** Opening MATERIAL PROVIDED block **
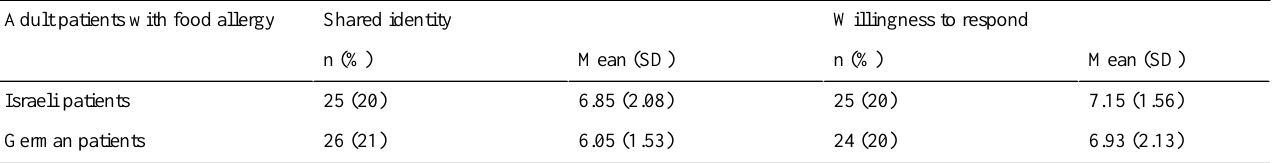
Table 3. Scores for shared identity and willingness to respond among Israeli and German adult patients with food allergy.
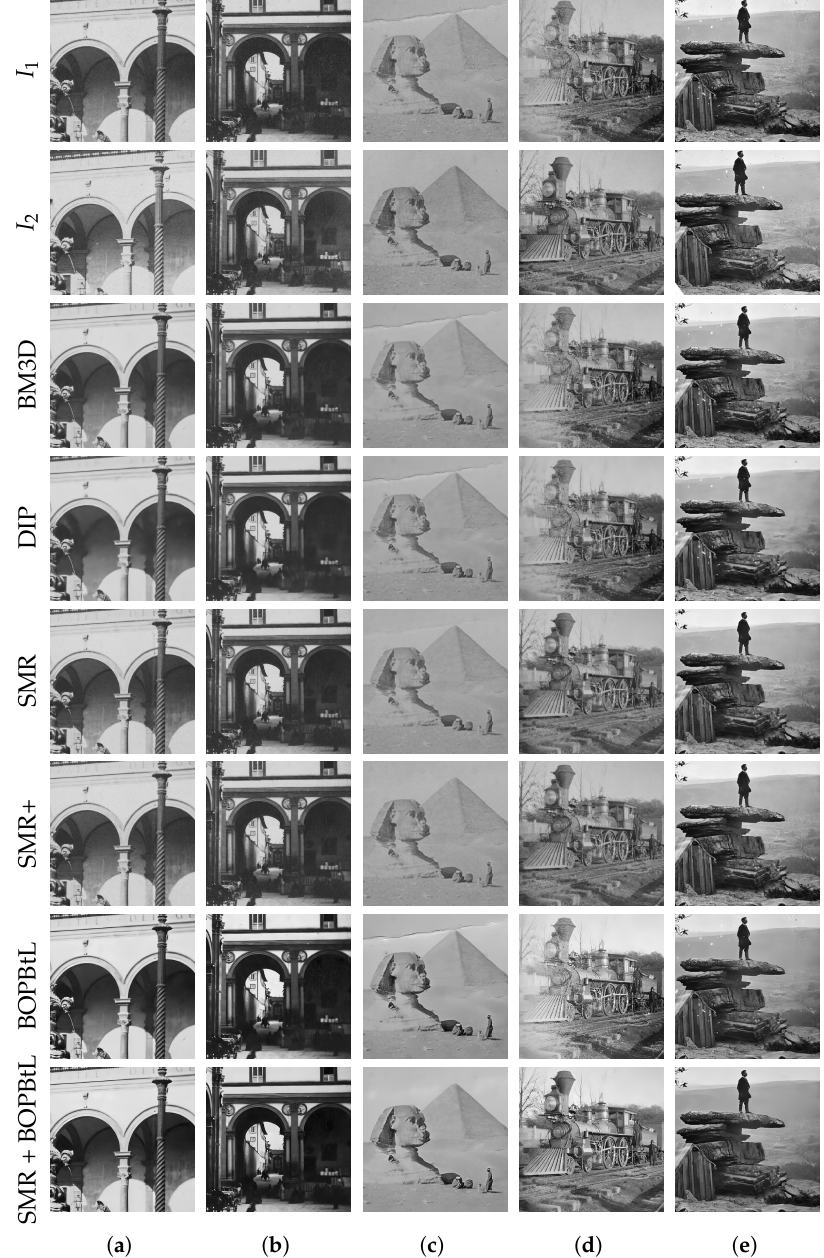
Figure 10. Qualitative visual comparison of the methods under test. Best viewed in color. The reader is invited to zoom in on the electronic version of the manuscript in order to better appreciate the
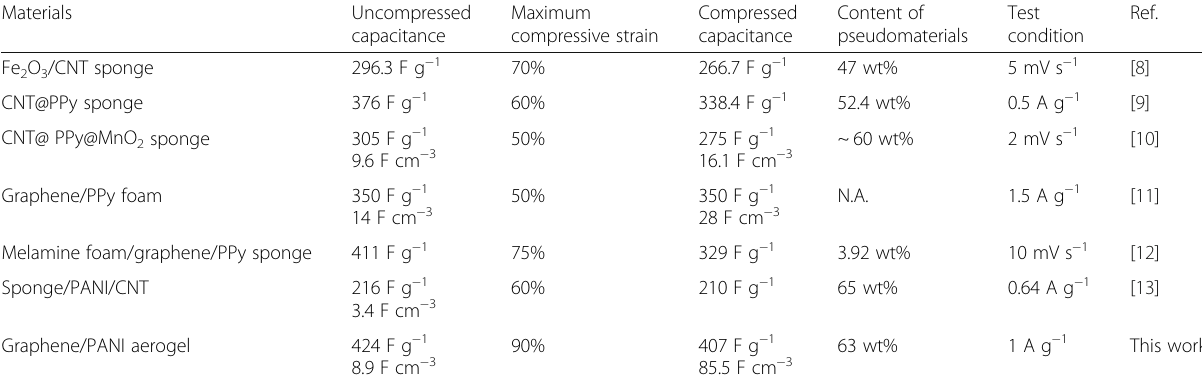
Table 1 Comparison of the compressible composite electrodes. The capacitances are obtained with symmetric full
** Closing MATERIAL PROVIDED block **
## TASK REQUIREMENTS
In transcribing the material above, reproduce each line exactly and include none of the pictures.

## WRITTEN ANSWER
Table 3. Scores for shared identity and willingness to respond among Israeli and German adult patients with food allergy.
Figure 10. Qualitative visual comparison of the methods under test. Best viewed in color. The reader is invited to zoom in on the electronic version of the manuscript in order to better appreciate the
Table 1 Comparison of the compressible composite electrodes. The capacitances are obtained with symmetric full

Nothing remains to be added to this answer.